*Task directions:* Word for word, repeat the data that follows. Do not include the pictures.

================

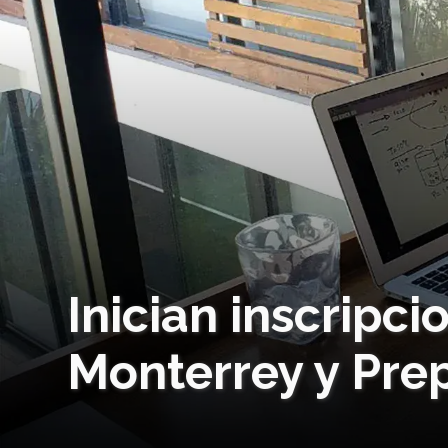
Inician inscripc
Monterrey y Pre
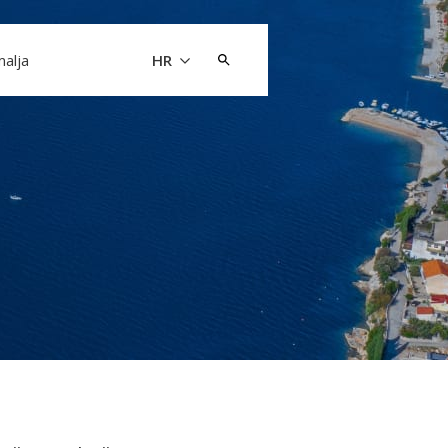
Pretraži:
malja
HR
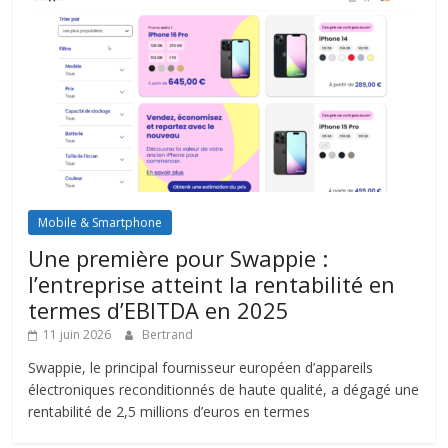
Mobile & Smartphone
Une première pour Swappie :
l’entreprise atteint la rentabilité en
termes d’EBITDA en 2025
11 juin 2026
Bertrand
Swappie, le principal fournisseur européen d’appareils
électroniques reconditionnés de haute qualité, a dégagé une
rentabilité de 2,5 millions d’euros en termes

================

*Task response:*
Inician inscripc
Monterrey y Pre
Pretraži:
malja
HR
Mobile & Smartphone
Une première pour Swappie :
l’entreprise atteint la rentabilité en
termes d’EBITDA en 2025
11 juin 2026
Bertrand
Swappie, le principal fournisseur européen d’appareils
électroniques reconditionnés de haute qualité, a dégagé une
rentabilité de 2,5 millions d’euros en termes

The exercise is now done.